§ Provided information:
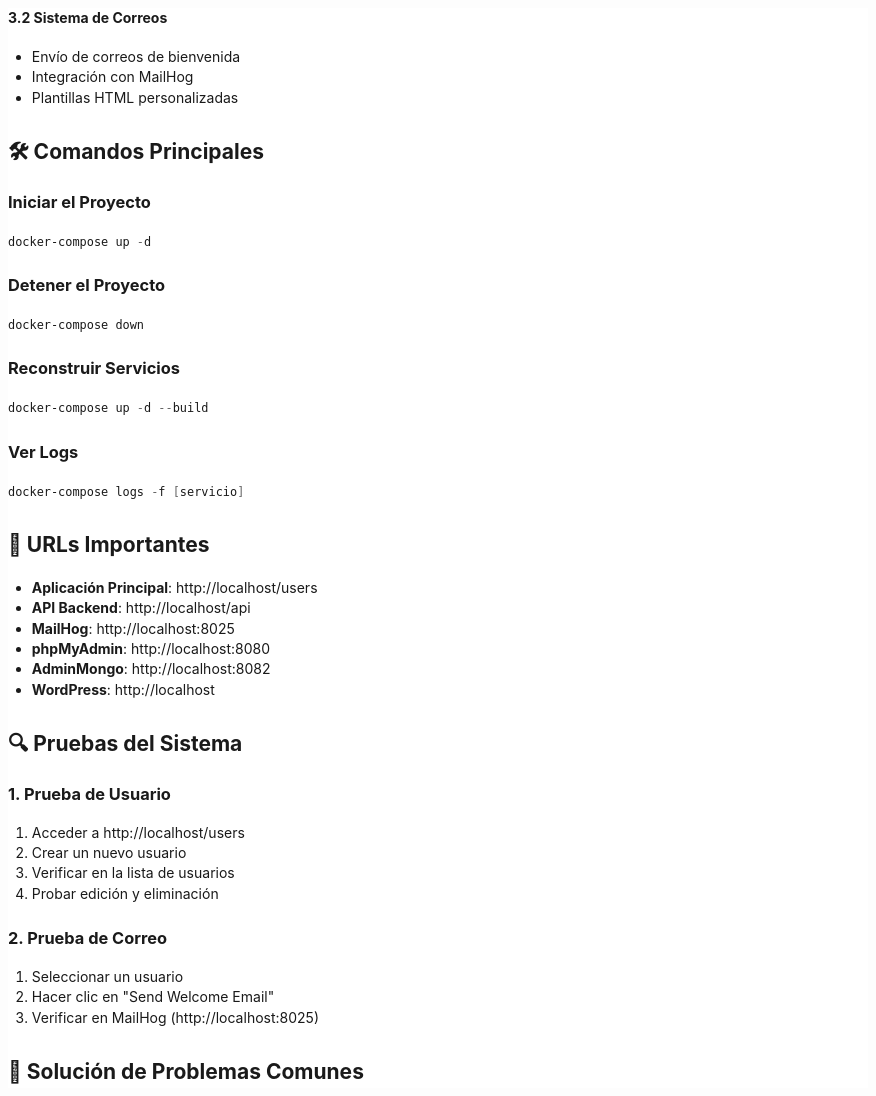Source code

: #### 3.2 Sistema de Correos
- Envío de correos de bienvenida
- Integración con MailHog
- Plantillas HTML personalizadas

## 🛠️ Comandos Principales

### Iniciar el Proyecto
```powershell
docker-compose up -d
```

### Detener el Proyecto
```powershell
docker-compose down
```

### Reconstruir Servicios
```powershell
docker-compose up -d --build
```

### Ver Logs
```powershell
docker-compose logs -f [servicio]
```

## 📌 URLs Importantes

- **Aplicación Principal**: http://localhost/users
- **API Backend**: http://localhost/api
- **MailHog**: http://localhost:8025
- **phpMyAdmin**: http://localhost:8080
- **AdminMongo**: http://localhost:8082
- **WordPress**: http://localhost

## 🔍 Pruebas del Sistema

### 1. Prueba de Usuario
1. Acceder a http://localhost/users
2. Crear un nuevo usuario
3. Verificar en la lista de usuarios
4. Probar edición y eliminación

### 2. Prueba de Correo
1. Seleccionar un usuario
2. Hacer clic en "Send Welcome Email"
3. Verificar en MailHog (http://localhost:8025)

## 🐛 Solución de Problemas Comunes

==

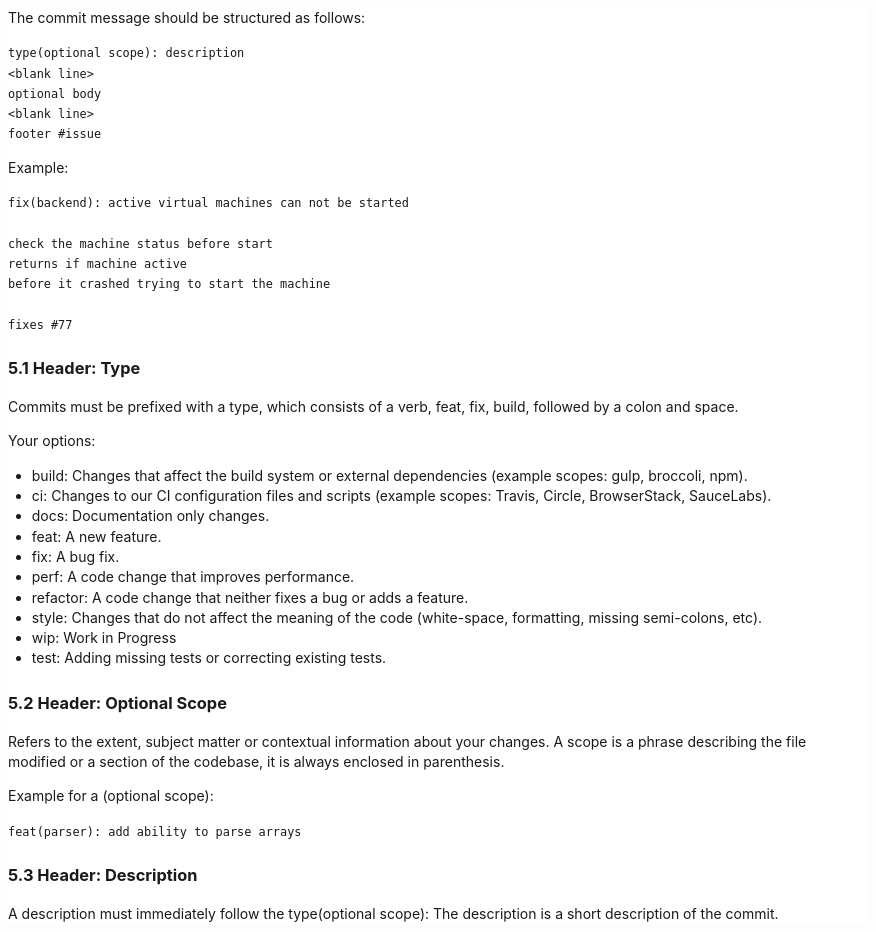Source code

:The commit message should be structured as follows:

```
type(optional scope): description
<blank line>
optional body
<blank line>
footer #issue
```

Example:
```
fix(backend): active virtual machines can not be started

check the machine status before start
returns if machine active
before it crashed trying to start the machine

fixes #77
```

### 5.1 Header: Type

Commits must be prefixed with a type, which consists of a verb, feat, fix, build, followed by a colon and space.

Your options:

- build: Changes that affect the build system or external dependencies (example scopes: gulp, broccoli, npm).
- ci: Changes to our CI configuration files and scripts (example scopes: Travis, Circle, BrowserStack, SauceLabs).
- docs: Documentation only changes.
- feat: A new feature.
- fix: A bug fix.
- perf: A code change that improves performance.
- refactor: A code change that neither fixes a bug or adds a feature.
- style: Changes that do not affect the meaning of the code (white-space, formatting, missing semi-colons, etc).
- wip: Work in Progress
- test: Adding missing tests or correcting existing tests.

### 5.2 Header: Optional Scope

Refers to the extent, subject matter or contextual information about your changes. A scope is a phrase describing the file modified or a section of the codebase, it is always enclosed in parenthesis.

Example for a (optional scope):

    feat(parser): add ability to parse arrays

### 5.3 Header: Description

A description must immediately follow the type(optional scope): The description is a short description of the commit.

§ Work instructions: Reproduce, word for word and in full, only the lines above that start at the line with "## 🔍 Pruebas del Sistema" and run through the line with "## 🐛 Solución de Problemas Comunes", both ends included.

§ Result below:
## 🔍 Pruebas del Sistema

### 1. Prueba de Usuario
1. Acceder a http://localhost/users
2. Crear un nuevo usuario
3. Verificar en la lista de usuarios
4. Probar edición y eliminación

### 2. Prueba de Correo
1. Seleccionar un usuario
2. Hacer clic en "Send Welcome Email"
3. Verificar en MailHog (http://localhost:8025)

## 🐛 Solución de Problemas Comunes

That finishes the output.